Fahrradbranche: Wirtschaftsfaktor und Tourismusmotor
In diesen besonderen Zeiten kommt der vielfach unterschätzten Fahrradbranche eine wichtige Funktion zu. Mit einer Vielzahl von Innovationen und einer neuen Selbstverständlichkeit hat sich das Fahrrad in Deutschland zu einem wichtigen Wirtschaftsfaktor und einem Motor insbesondere für den Inlandstourismus entwickelt. (erschienen in VELOPLAN, Nr. 02/2020, Juni 2020)
(Kurz-)Urlaube mit dem Rad werden immer beliebter – besonders unter der Woche.

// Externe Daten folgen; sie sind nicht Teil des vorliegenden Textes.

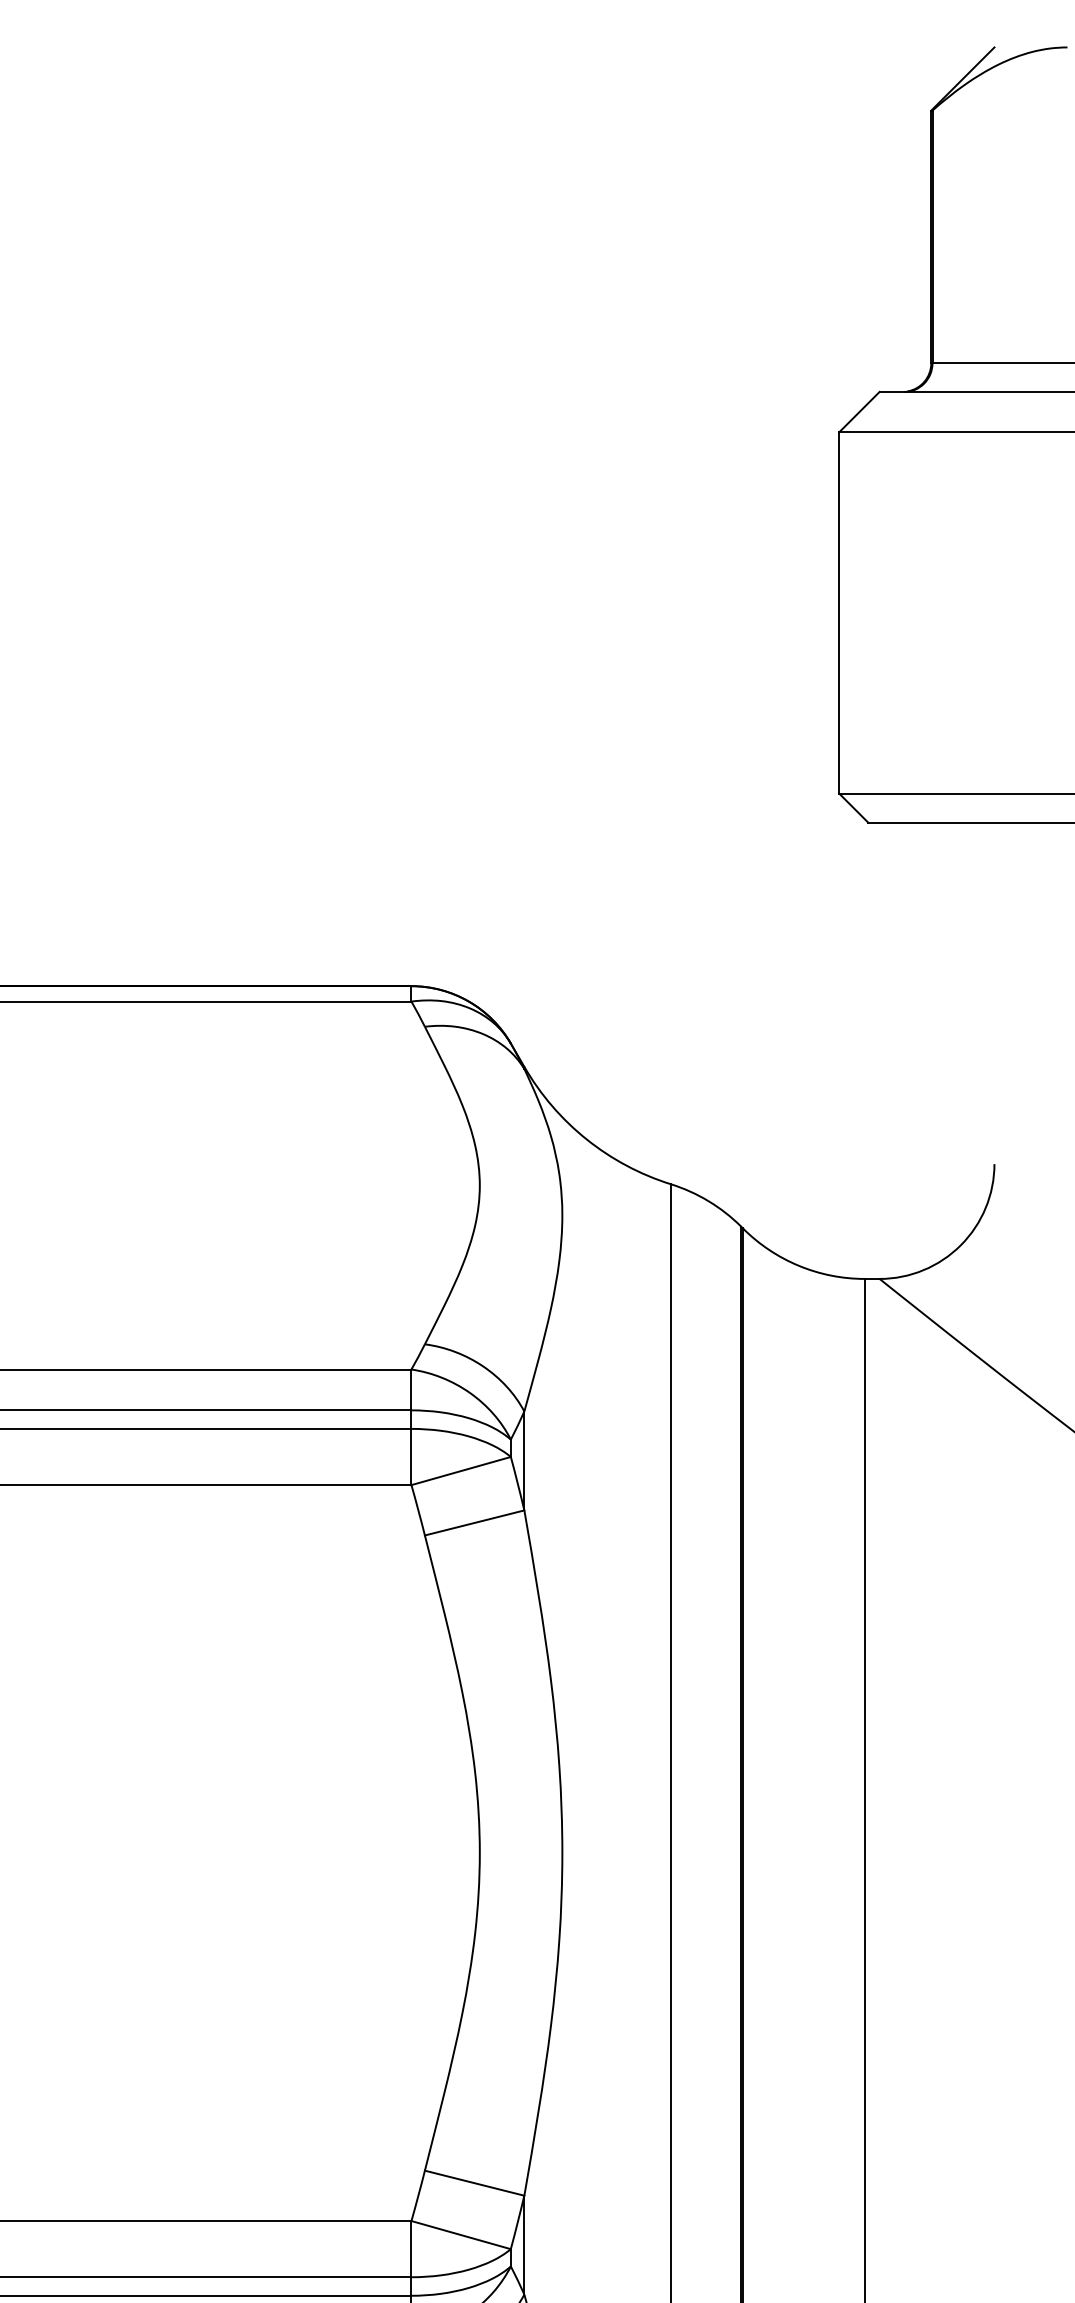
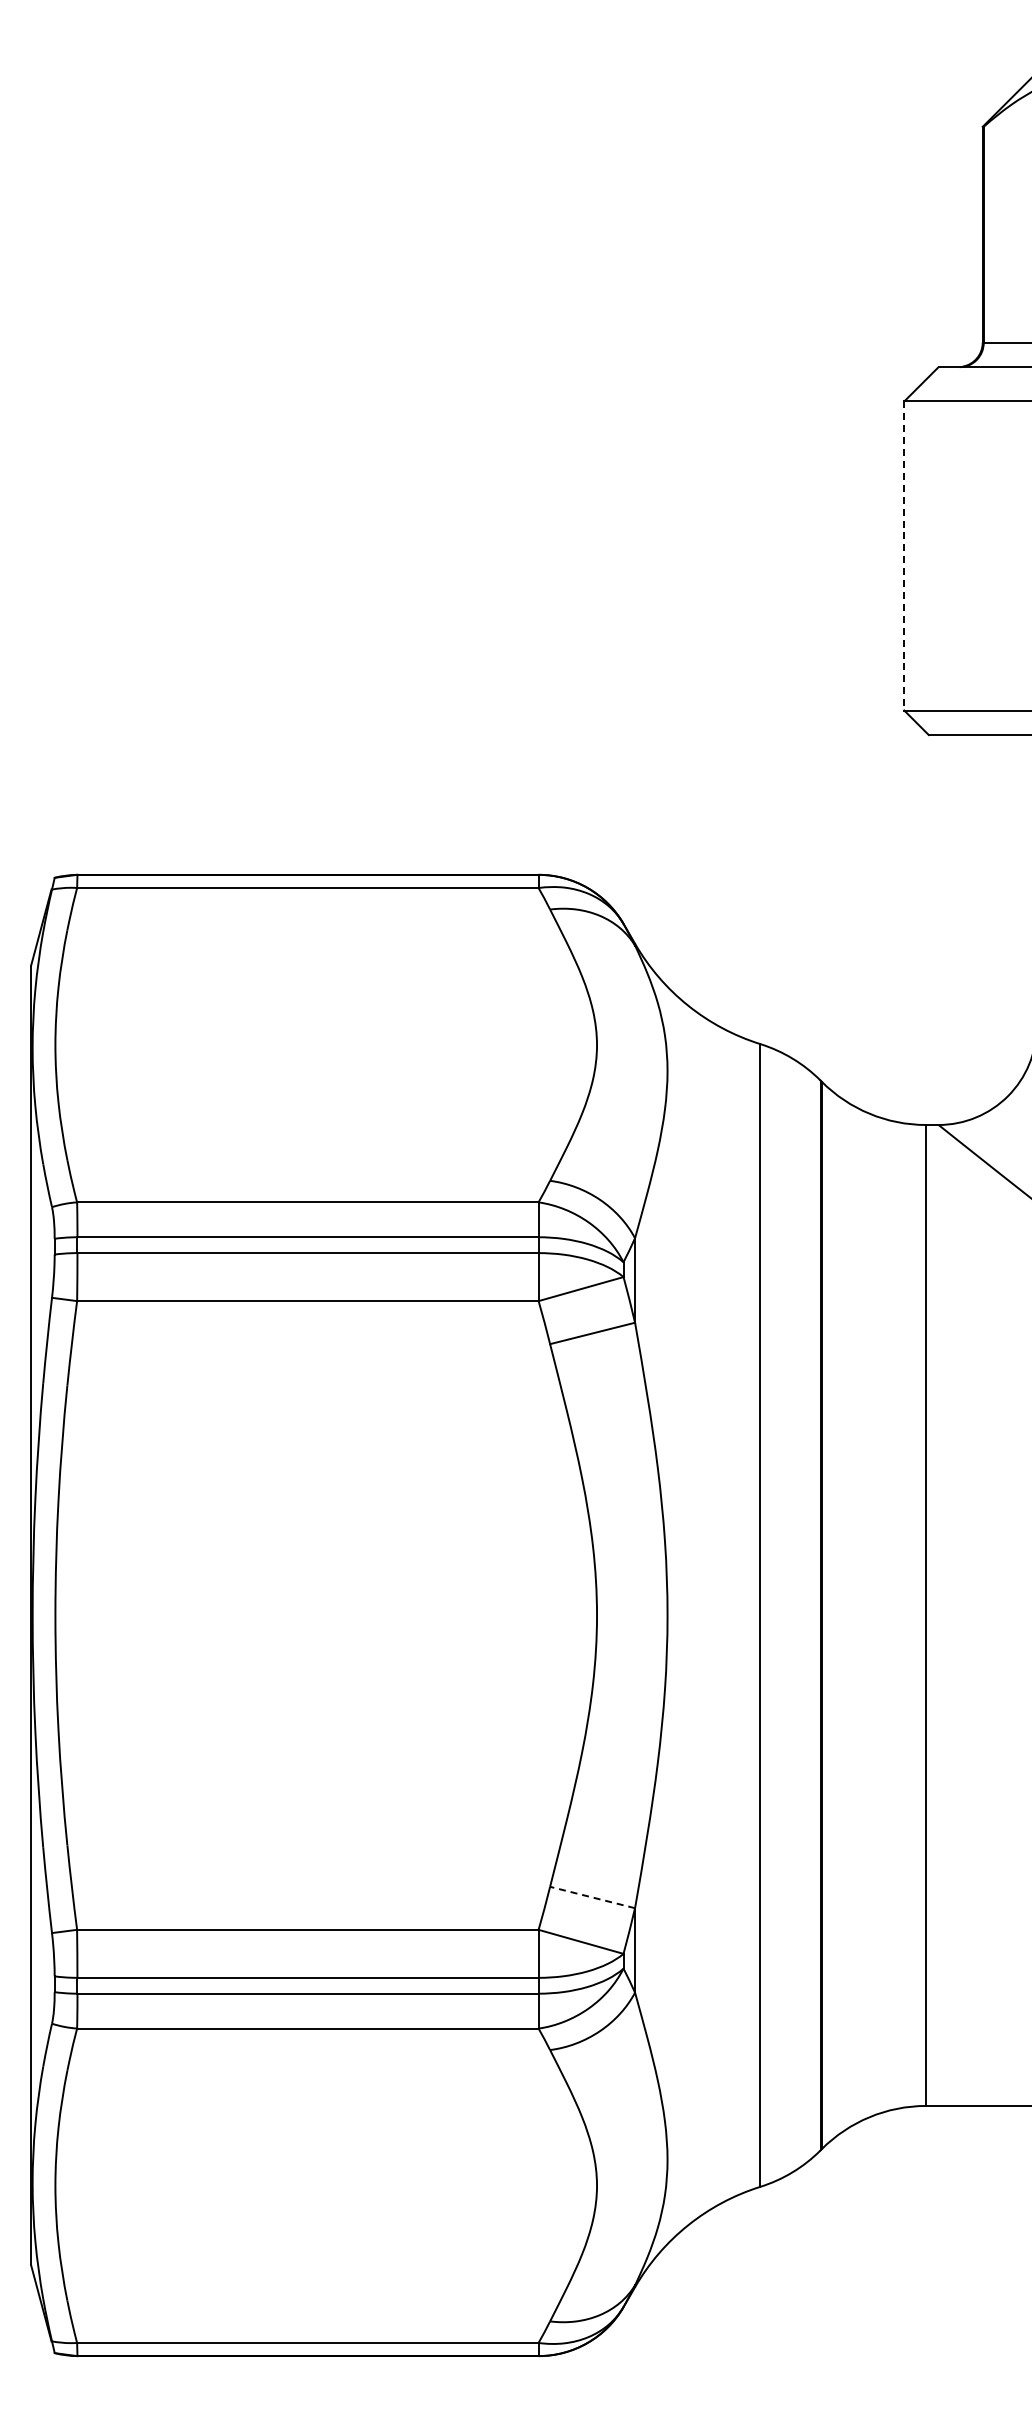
line: (839, 613) -> (904, 556), solid -> dashed
line: (474, 2183) -> (592, 1897), solid -> dashed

Der Fahrradverband VSF schätzt, dass die deutsche Fahrradwirtschaft inklusive Dienstleistungen und Tourismus für 278.000 Arbeitsplätze und 16 Milliarden Euro Gesamtumsatz steht. Rund 76 Millionen Fahrräder und E-Bikes gab es nach den Zahlen des Zweirad-Industrie-Verbands (ZIV) Ende 2019 in Deutschland – davon 5,4 Millionen E-Bikes. Allein im letzten Jahr kamen dabei 1,36 Millionen E-Bikes hinzu. Zum Vergleich: Laut VDA betrug der Bestand an Elektroautos Ende 2019 trotz weitreichender Förderungsprogramme insgesamt nur rund 239.000. Erfreulich ist, dass es gerade die mittelständischen Hersteller aus Deutschland und Mitteleuropa sind, die sich zu weltweiten Innovationsmotoren entwickelt haben, und dass in Deutschland 68 Prozent des Absatzes auf den Fachhandel entfallen. Die vielseitige Branche bietet über 80 verschiedene Berufe. Für Interessierte wurde vor Kurzem eine informative Plattform eingerichtet unter www.fahrrad-berufe.de.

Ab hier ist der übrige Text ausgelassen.